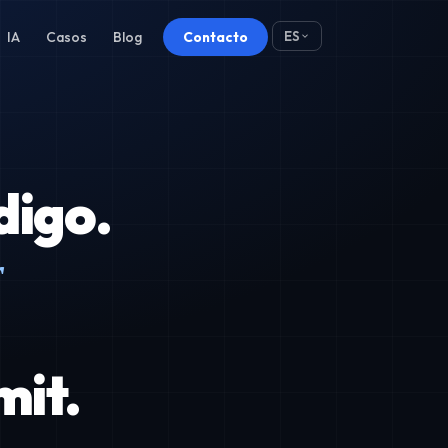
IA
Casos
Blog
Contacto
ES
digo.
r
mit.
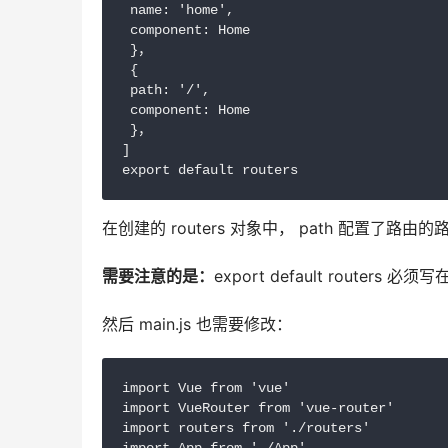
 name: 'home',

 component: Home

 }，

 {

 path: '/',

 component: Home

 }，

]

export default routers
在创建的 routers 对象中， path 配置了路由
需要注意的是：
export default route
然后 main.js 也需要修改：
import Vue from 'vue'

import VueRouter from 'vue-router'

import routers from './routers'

--

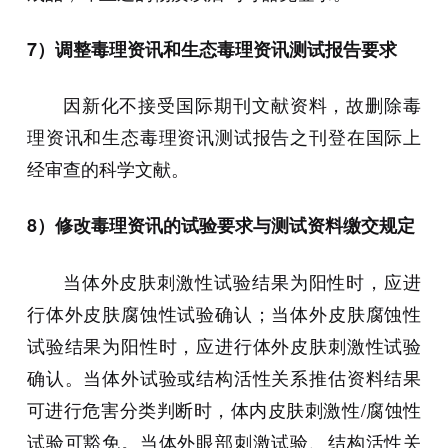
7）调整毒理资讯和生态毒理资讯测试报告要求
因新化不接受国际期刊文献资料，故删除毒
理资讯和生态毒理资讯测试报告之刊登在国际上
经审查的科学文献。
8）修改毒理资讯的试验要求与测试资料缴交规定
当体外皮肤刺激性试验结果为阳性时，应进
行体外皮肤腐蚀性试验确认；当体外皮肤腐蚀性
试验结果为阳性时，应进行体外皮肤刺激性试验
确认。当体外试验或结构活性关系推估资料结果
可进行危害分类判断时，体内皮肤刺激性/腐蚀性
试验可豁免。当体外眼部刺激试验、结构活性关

WHAT TO DO: How many lines in the listing contain the word "export"? Reply with the number only.

WRITTEN REPLY: 2